First Adoption Referral Part 1

For those of you who may not know, the holiday season is extra crazy for our family. There’s Christmas, of course, then myself, Allan, and our youngest daughter have our birthdays almost back to back right after Christmas. Our oldest daughter’s birthday quickly follows in early January. We had a dual birthday party planned for our girls on the afternoon of January 4th. THANK GOODNESS party-planning is not one of my strengths. I had planned from a while back that I would hold their party at a place that will take care of everything for me (venue, food, craft, and even cake). If I had planned to do it all at our house, in light of what took place a few hours before the party, it may have never taken place this year.

The girls’ party was planned for 3:30pm. At 12:43pm, I received a phone call. I didn’t recognize the number, so I didn’t answer. Then it immediately hit me – I do recognize the area code…it’s our adoption agency! Before I could answer, the call was sent to voice mail. My heart started beating fast. We had JUST received our log-in date on Christmas Day (what that means is we’re officially in the China system as an eligible family for adoption). Our agency told us to not expect to hear from them for at least a couple of months. There were many families waiting ahead of us, and the time frame for the matching process was now averaging around 3-6 months.

I listened to the voice mail message. My prediction was right – it was our agency, and she had a file for us. I called her back right away. The first thing she told me was the child’s birth date. My heart skipped a beat. Now, I must give you a bit of a background on this. As I said at the beginning, all four members of our family have our birthdays close together. It was my secret desire for our adopted child to have a birthday close to us as well. But I knew I didn’t want that to influence our decision – I wanted it to be more of a confirmation after a decision has been made. I had thought about asking our agency to not tell us her birth date…but of course, I had forgotten to make that request known. Back to our phone conversation. She told me that this child had just turned two on December 28th. That’s why my heart skipped a beat. That was my birthday. No. Way. God, does this mean she is ours?

Next few hours were a whirlwind. I don’t remember if I even took a minute to sip water for myself until later that night. Allan came home, we looked over the files and pictures, we called people we can think of who can give us insights (other adoptive families, medical professionals, Allan’s stepmom who is a retired nurse, etc.) – all this while trying to get ready to head to the girls’ birthday party! It was quite an afternoon to remember.

I can’t reiterate enough – I am so thankful that we hired everything out for their party. I was able to pause my mind on the adoption (to the best of my ability) and focus on celebrating our two girls at their princess tea party. It was a blast.

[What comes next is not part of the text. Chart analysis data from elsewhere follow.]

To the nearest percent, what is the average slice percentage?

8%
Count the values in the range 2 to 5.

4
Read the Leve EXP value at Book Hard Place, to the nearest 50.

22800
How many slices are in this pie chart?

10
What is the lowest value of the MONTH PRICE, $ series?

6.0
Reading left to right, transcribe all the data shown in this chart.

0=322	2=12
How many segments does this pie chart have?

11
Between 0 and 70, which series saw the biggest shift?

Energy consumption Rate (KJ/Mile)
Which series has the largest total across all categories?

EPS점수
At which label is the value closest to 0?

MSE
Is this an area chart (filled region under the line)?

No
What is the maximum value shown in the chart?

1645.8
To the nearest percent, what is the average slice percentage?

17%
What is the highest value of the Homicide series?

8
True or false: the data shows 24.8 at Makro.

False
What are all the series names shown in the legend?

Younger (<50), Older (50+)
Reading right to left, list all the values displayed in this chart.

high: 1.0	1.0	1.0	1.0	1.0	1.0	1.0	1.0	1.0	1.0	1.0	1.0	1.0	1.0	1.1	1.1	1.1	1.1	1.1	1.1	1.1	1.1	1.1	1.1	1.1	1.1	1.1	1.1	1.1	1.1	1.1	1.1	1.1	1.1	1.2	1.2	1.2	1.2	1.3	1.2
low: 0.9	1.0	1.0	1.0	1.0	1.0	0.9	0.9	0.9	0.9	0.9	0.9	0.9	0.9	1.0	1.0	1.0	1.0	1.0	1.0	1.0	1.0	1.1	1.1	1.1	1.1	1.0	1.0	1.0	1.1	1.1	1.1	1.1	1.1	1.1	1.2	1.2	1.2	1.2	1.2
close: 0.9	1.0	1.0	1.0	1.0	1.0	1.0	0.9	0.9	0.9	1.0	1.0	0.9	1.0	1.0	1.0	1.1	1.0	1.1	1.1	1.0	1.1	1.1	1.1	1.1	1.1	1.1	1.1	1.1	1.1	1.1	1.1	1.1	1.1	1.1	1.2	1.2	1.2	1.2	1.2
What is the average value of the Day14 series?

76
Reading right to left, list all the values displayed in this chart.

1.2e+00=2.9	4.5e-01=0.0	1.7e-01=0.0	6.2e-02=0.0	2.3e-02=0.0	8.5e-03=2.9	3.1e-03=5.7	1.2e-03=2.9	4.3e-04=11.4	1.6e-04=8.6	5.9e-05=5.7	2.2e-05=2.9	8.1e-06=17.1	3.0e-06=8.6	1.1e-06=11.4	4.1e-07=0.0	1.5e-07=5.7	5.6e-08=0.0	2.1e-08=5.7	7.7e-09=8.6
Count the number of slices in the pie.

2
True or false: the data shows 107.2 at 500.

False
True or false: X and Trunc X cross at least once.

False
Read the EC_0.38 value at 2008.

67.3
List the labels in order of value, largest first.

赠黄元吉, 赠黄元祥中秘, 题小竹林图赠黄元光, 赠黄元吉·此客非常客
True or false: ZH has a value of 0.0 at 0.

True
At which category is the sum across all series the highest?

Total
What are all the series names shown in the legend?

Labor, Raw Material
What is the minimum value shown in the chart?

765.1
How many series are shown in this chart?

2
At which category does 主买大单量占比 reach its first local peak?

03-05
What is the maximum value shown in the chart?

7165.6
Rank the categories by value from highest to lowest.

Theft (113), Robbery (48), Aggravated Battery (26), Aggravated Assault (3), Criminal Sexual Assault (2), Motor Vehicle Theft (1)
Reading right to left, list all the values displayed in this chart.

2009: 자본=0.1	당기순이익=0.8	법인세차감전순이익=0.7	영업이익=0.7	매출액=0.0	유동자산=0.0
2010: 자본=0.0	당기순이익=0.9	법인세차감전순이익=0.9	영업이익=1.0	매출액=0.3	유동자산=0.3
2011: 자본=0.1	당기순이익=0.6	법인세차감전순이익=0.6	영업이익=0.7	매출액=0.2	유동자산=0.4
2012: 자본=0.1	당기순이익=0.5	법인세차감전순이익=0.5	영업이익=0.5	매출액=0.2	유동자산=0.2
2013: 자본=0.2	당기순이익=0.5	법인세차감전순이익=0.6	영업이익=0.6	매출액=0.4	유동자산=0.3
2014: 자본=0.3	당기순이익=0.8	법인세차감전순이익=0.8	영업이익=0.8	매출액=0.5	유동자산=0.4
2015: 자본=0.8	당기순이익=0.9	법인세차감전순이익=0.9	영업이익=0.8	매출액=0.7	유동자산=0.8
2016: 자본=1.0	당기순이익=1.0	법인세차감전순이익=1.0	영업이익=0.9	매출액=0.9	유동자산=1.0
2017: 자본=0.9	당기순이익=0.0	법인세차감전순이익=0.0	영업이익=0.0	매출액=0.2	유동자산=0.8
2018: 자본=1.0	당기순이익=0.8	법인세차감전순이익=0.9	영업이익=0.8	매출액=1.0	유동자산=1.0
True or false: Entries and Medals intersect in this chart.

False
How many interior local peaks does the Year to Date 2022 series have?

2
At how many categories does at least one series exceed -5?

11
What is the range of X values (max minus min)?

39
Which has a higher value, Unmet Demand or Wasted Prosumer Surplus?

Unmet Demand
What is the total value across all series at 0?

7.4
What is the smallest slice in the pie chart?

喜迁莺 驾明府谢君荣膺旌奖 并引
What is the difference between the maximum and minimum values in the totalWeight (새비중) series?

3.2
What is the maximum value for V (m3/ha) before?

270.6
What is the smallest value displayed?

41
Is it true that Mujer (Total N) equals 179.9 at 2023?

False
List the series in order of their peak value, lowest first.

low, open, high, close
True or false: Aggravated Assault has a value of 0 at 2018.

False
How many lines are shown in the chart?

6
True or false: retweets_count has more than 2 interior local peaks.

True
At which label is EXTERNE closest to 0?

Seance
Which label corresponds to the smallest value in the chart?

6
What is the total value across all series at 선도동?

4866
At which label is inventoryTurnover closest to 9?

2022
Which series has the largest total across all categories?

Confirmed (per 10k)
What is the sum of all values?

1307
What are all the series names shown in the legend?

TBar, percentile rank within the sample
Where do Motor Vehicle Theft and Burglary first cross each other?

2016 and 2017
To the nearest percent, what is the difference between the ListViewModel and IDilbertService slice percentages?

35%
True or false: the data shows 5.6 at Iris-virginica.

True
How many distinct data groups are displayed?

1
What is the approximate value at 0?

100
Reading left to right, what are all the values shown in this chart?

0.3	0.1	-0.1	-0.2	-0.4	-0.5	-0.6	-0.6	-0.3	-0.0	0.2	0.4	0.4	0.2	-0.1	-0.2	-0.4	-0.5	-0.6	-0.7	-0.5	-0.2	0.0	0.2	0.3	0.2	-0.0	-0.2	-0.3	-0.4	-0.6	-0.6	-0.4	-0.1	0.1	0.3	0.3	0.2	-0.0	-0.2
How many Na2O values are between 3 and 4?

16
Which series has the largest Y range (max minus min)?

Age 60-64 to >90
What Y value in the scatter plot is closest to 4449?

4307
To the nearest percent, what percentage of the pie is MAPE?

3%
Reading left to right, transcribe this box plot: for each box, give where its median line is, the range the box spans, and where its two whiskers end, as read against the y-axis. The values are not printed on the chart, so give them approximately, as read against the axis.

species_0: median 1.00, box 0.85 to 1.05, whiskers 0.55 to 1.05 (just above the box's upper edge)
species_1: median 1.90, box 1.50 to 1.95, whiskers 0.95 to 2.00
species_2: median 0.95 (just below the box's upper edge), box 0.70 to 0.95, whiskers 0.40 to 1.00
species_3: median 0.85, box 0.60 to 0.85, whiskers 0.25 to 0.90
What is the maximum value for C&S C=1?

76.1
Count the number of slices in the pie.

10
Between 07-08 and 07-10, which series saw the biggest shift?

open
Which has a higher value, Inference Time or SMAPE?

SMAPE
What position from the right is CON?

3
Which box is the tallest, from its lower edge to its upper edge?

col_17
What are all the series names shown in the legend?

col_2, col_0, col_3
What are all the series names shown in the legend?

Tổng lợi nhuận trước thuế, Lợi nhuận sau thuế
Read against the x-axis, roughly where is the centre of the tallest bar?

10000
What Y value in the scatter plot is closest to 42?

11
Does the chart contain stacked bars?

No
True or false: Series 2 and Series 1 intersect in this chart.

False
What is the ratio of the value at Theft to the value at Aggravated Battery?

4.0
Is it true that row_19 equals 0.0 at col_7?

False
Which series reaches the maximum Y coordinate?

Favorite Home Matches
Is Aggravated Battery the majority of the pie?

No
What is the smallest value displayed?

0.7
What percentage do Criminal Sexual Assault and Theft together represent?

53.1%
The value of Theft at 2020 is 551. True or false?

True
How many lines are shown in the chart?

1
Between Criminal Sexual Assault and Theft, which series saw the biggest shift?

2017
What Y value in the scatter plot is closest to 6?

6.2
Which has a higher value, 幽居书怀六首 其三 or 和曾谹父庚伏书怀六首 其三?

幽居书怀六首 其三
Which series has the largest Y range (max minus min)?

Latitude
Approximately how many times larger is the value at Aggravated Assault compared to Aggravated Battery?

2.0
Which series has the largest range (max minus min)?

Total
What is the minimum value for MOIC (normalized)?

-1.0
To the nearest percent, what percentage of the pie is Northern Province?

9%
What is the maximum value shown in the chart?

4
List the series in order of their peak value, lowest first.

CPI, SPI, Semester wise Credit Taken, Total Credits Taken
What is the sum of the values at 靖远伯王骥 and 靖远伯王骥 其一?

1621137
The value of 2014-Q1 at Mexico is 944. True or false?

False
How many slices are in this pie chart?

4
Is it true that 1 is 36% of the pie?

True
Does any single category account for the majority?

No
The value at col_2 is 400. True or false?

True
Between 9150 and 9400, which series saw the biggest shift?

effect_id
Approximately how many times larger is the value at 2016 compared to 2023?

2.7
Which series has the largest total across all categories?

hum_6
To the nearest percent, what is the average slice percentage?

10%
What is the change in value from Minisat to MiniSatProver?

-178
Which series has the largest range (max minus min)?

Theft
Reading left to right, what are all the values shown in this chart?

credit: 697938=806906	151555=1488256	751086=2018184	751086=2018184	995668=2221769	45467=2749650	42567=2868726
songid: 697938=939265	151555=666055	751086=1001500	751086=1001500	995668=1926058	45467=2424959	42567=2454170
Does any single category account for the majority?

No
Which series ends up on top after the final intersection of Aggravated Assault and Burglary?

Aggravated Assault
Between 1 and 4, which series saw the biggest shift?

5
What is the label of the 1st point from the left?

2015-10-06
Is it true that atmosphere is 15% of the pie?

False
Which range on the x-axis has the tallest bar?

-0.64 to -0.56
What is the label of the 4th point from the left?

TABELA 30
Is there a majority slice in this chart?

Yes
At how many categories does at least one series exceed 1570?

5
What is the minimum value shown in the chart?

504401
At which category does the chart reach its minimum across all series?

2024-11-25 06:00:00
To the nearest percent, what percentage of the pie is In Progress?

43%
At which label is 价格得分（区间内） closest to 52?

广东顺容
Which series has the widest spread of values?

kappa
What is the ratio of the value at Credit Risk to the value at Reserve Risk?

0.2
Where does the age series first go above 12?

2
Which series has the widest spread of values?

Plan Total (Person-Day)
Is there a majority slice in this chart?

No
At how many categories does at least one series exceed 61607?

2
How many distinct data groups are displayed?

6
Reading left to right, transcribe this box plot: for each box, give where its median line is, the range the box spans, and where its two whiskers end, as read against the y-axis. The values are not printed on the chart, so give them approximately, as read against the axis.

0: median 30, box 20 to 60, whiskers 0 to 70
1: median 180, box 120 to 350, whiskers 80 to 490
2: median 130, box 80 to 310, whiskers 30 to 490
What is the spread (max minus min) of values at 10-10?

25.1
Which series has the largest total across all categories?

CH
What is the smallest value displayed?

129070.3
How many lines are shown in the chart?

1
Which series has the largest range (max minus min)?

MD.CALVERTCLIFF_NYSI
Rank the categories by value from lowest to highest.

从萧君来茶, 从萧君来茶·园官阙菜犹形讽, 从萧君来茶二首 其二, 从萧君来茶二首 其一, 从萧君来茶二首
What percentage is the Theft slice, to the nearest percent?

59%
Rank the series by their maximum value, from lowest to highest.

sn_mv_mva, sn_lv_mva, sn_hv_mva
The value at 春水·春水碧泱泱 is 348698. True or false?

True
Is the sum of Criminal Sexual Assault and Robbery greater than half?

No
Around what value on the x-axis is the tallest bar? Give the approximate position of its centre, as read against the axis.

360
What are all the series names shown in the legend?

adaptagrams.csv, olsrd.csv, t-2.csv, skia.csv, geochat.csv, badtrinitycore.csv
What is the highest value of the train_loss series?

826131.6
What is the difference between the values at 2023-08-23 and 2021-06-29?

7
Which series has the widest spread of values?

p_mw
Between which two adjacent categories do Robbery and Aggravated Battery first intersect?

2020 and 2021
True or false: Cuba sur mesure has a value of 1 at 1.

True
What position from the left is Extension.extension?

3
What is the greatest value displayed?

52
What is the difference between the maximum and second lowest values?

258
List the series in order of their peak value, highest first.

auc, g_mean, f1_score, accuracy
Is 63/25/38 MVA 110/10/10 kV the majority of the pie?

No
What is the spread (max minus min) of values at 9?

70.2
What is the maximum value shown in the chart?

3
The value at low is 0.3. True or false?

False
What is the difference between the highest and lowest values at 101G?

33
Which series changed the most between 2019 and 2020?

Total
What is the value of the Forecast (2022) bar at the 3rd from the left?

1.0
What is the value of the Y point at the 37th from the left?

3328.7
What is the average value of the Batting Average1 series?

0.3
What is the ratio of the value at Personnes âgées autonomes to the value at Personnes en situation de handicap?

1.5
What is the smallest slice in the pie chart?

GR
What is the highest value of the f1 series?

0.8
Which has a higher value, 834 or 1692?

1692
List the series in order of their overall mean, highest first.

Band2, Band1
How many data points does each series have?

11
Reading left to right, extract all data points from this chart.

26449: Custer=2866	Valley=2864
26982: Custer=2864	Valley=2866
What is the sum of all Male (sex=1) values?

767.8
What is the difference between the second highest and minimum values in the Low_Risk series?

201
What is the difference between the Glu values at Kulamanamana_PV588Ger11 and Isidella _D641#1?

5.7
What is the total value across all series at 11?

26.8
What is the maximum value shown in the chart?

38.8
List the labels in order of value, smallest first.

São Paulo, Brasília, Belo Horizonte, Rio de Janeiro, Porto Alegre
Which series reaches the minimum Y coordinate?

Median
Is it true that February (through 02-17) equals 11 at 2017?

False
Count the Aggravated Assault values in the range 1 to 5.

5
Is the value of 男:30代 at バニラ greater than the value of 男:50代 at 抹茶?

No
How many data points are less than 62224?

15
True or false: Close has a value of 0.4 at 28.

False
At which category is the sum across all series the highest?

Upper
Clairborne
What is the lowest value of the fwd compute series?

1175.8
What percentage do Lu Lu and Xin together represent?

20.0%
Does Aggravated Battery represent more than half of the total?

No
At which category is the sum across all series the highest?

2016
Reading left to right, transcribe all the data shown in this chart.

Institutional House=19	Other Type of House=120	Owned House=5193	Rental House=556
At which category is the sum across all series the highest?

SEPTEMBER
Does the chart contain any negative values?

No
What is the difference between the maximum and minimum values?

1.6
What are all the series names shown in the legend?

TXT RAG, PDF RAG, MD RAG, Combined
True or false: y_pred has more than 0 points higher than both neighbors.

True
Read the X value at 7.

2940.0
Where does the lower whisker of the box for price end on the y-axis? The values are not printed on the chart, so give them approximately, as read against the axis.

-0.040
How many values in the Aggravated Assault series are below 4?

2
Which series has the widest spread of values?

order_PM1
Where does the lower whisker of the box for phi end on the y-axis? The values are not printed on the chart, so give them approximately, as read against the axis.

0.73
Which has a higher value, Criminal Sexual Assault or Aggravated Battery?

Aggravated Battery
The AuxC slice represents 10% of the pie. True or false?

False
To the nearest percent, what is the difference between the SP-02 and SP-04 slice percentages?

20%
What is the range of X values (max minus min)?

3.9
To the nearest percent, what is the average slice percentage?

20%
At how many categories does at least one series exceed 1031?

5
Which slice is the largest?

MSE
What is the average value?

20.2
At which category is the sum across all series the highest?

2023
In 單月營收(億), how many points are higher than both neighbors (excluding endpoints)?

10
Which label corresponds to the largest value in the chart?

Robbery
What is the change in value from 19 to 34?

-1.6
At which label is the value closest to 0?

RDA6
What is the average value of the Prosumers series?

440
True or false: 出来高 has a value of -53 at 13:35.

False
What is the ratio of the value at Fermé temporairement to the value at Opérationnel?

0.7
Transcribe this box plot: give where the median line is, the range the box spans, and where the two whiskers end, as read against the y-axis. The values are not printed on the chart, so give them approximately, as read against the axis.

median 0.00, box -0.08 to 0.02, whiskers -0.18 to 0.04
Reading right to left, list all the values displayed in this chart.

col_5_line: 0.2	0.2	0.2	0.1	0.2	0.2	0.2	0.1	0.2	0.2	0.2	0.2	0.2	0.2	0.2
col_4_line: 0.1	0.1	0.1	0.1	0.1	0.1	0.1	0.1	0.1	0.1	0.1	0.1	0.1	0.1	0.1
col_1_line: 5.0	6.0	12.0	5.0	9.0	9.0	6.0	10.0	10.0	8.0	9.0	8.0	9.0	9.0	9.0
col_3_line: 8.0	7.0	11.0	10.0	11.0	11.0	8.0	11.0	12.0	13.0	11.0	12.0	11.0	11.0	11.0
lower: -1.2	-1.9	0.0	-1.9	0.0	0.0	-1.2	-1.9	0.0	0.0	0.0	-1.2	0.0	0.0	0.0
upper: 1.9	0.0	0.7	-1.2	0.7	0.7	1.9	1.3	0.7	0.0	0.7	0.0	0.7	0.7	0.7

What we knew at this point about this girl (other than her birth date) was that her special need was a genital condition…oh, and she had an extra toe:)  From the few people we talked to so far in the medical field, it seemed that her special need was correctable with a minor surgery, although it would be hard to know exactly until she was carefully examined by a specialist. On our drive home from the birthday party, I remember Allan and I saying to each other that so far, we have not come across any reason to say no to this file. Was this really going to happen – so much sooner than we had expected!?

After the girls went to bed, we talked some more with Allan’s parents. They were so helpful and encouraging. They did reiterate that an ultrasound would be helpful to determine the extent of her medical need. We then received a phone call from the International Adoption Clinic (we had paid for a rush-order a few hours back for a medical doctor to review her file). She was very helpful as well. She had similar opinion as others on the genital condition. But she brought something else to our attention that we never noticed. “She is really, really small for her age.” At first, it didn’t alarm us at all. We were used to hearing this about both of our girls, especially our youngest. At one time, we were recommended to bring her to a geneticist to make sure that there was nothing wrong with her (thankfully she gained a few more pounds before the appointment and we were allowed to cancel). So to hear that she’s small was nothing alarming to us. Thinking back though, this was coming from a medical doctor whose main career involved reviewing adoption files, most of them from China. She out of all people knew how typical it was for children brought up in orphanages to be smaller than average. Yet she was still concerned about her size. She recommended that we compare her size to the size of our daughters at that age. At this point, she said she would consider this child more in the “moderate” side of special needs than “minor”.

After we hung up the phone with her, I pulled out the growth chart of our youngest daughter (the one who was referred to a geneticist). According to the doctor, this girl’s size (at 18 months) was the size of a very small 9-month-old. She was absolutely right. Our daughter’s size at 9 months was almost identical to this child’s size at 18 months. I shared this finding with Allan. I then saw his countenance and heard his voice change. “Wow. Really?” was all he said. It was as if a brick had hit us hard.